Faune île de La Réunion :
Tortue terrestre - Cylindraspis Borbonica ou Cylindraspis indica éteinte vers 1750
Tortue
terrestre - Cylindraspis borbonica ou Cylindraspis indica
Cylindraspis
borbonica ou Cylindraspis indica, tortue de la famille de
Testudinidae
était endémique de La Réunion. Les tortues de terres ont
disparu
de
l'île vers le milieu du 18e siècle.
Elles
vivaient dans la région ouest depuis le littoral jusque dans les
montagnes. Reculant
sans cesse devant les hommes, les dernières survivantes
semblent avoir
existé à l'îlet à Cordes. En dépit de son abondance
considérable,
effectif estimée au million d'individus, les derniers spécimens
s'éteignirent vers 1770, à l'exception d'une petite population isolée à Cilaos.

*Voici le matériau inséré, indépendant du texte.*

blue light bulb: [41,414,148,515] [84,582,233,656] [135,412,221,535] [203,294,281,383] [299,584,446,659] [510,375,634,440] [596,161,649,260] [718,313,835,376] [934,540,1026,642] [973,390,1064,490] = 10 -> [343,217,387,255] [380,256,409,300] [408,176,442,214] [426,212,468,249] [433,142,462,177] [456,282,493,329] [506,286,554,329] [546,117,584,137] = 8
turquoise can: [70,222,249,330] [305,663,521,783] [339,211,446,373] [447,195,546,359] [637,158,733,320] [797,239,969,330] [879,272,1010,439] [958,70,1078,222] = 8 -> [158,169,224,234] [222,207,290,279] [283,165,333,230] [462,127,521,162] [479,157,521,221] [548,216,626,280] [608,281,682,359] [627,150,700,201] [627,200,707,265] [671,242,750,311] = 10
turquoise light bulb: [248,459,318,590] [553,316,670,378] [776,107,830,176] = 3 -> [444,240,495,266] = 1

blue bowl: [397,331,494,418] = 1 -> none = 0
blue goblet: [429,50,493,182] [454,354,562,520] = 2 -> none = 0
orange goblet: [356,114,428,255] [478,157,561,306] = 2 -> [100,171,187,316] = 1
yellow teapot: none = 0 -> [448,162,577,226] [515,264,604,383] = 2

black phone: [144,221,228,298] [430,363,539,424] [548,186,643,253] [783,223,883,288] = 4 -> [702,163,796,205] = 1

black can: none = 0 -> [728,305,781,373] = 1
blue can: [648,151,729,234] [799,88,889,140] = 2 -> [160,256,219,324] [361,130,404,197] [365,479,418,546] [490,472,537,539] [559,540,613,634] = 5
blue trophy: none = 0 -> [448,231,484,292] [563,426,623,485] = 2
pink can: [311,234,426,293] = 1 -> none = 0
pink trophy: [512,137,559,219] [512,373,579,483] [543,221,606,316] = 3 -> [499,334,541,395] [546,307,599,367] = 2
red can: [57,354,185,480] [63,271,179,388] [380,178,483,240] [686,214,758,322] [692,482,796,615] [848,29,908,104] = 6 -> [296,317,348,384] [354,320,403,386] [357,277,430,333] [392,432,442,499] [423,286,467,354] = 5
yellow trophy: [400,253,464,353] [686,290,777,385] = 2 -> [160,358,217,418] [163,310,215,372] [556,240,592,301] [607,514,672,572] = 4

Celle-ci survécut jusqu'aux environs de 1840. Malgré cette
exubérance et une protection tardive par décret, aucune tortue n'a été
préservée.
Tous
les navigateurs ont été frappés par l'abondance des tortues
terrestres, à La
Réunion. Elles ont été vite massacrées par les
hommes. Chaque bateau
qui relâchait
à Saint-Paul repartait avec une cargaison de tortues terrestres.
Elles avaient
en effet le triste privilège de pouvoir rester plusieurs semaines sans
manger, ce qui était un avantage à une époque où les
voiliers
ne disposaient pas de réfrigérateurs pour conserver les victuailles.
Outre les témoignages des contemporains, nous ne disposons, pour connaître cette espèce, que de vestiges exhumés des grottes de
La Réunion depuis 1974, et surtout de ceux extraits du marécage de l'Hermitage depuis 1990.
Les scientifiques estiment que la tortue
devait mesurer au moins 1 m de long. Herbivore, son espérance de vie était d'une centaine d'années.
La récolte de nombreux os
exhumés a permis d'avoir une idée précise de la forme et des proportions de la tortue, puis la réalisation d'une
" vraie fausse tortue
naturalisée
".
Extrait.
Dubois sous le signe de la tortue.
"
Toute l'île est remplie de tortues de terre qui sont une des bonnes
mannes d'icelle. Elles ont le cou long et la tête faite comme les tortues
d'Europe : une grosse queue et quatre pieds. Elles ont deux à trois
pieds de long, un pied et demi de large ou environ et plus d'un pied
d'épaisseur.
Une de
ces tortues porte un homme facilement sur son dos, et c'est tout ce
qu'un homme peut faire que d'en porter une. La chair de cette tortue est
comme celle du bœuf et les tripes ont mêmes goût. Le foie de ces
tortues est très gros ; c'est un des plus délicats morceaux que l'on
puisse manger. Qui en aurait de même en France en ferait bonne chère
les jours maigres. Il y a à manger pour quatre personnes en un de ces
foies. A côté des flancs de ces tortues il y a des pannes que
l'on prend pour dondre, dont on fait de l'huile qui ne fige jamais.
Cette
huile est aussi bonne pour toutes choses que le bon beurre : c'est le
beurre de cette île. Ces pannes rendent ordinairement deux pots
d'huile, plus ou moins si la saison permet de trouver de ces tortues
grasses car elles ne le sont pas toujours. Cette huile est merveilleuse
pour frotter les membres affligés ; je m'en suis servi dans ma
paralysie et m'en suis bien trouvé ".
Extrait
: Récit de Carpeau du Saussay de sa vite à Mascarin, La Réunion en
1666.
La
tortue est un animal fort laid, cependant en fort bon manger, entre
autres le foie en est excellent, l’huile en est aussi admirable à
fricasser toute sorte de choses ; elle a outre cela de
merveilleuses propriétés pour les douleurs, nos chirurgiens en ont
fait souvent des épreuves très heureuses.
Extrait
: Ordonnance de Jacob de La Haye, 1er décembre 1674. La première constitution
de l'île Bourbon.
ART. 16. Que personne ne tuera ni ne prendra tortue de terre, soit pour sa nourriture ou de ses porcs, ou pour
quelqu'autre raison que ce soit, sans permission par écrit du gouverneur, de la quantité qu'il permettra, et les prendront en présence de monde.